House Trafalgar is my big current project. I wrote a short version of it a few years back and a director friend of mine actually made it. We were very happy with the response when we screened the finished project. Although it seemed like a one joke premise — a suburban house is treated as a Napoleonic warship and has a battle with the house across the road — Mark turned it from a little satirical film about the British madness of property obsession, into a funny, accessible adventure movie. It’s a Star Wars where the SFX are all ordinary suburban things. Watch it and make up your own mind!
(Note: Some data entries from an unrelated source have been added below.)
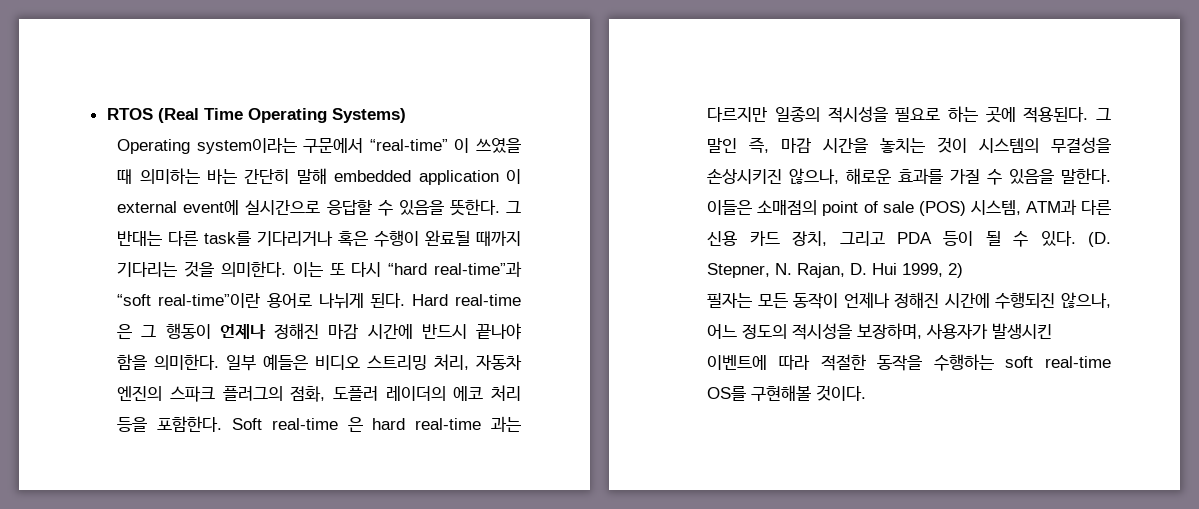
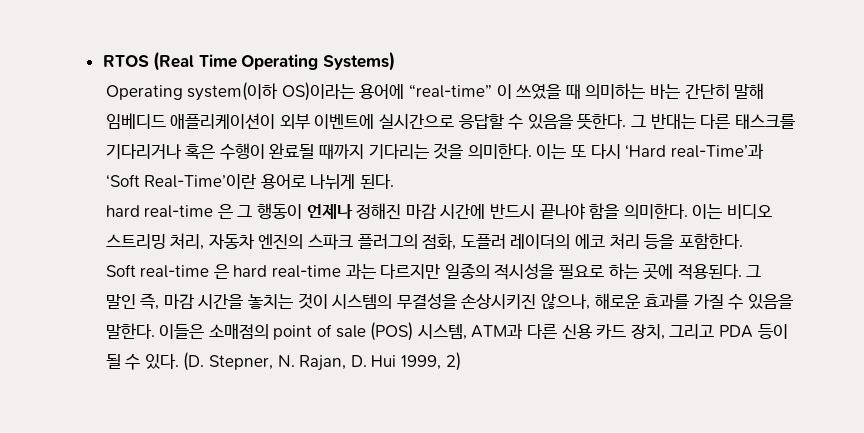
[196,138,364,154] system이라는 구문에서 -> [187,82,405,101] system(이하 OS)이라는 용어에
[334,169,521,185] [117,200,240,215] embedded application 이 external event에 -> [105,113,375,130] 임베디드 애플리케이션이 외부 이벤트에
[204,231,252,246] task를 -> [734,114,795,129] 태스크를
[388,261,522,277] [117,293,261,308] “hard real-time”과 “soft real-time”이란 -> [625,143,764,159] [105,174,257,189] ‘Hard real-Time’과 ‘Soft Real-Time’이란
[412,294,449,306] Hard -> [105,205,140,217] // hard
[226,354,309,371] 일부 예들은 -> [692,204,723,219] 이는
(223, 424) none -> (743, 241) //
[707,292,1111,309] [707,323,1053,340] [707,354,1111,371] [707,385,867,401] // 필자는 모든 동작이 언제나 정해진 시간에 수행되진 않으나, 어느 정도의 적시성을 보장하며, 사용자가 발생시킨 이벤트에 따라 적절한 동작을 수행하는 soft real-time OS를 구현해볼 것이다. -> (461, 361) none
At the beginning of 2017, I was approached by a producer to write a feature length version and have just completed the first draft. We’re hoping to film it in the next year or so.
AGS: As well as being a writer, you’re also an actor (hey nonny, nonny). If Sirens were optioned for film, could you see yourself playing a role?
SM: I went to drama school and trained as an actor but at the grand old age of whatever I am, I can look back and see that writing nonsense for money was where I was really at. I still love acting though and get much more of a thrill from being asked to be in someone else’s tiny film or play than any amount of writing gigs.
I spend a lot of time acting when I should be doing other more useful things to help my career. I’m about to start a run of a Eugene O’Neill play in Brighton, because I wanted to and was offered the part.
AGS: And finally, since people have already contacted us to ask: besides such global awards as the 2018 Hugos and Nebulas (and possibly the Bram Stokers?), what Anglocentric awards can Sirens be nominated for?
SM: I wish I could tell you. Let me get back to you on that one.
AGS: Simon Messingham, thank you very much.
SM: The pleasure is all mine. Nothing I like more than talking about myself.
April 2017
Simon Messingham is the author of Sirens, a cautionary tale of absolute power; and Crossbones and Skulls, a brace of pirate and zombie stories.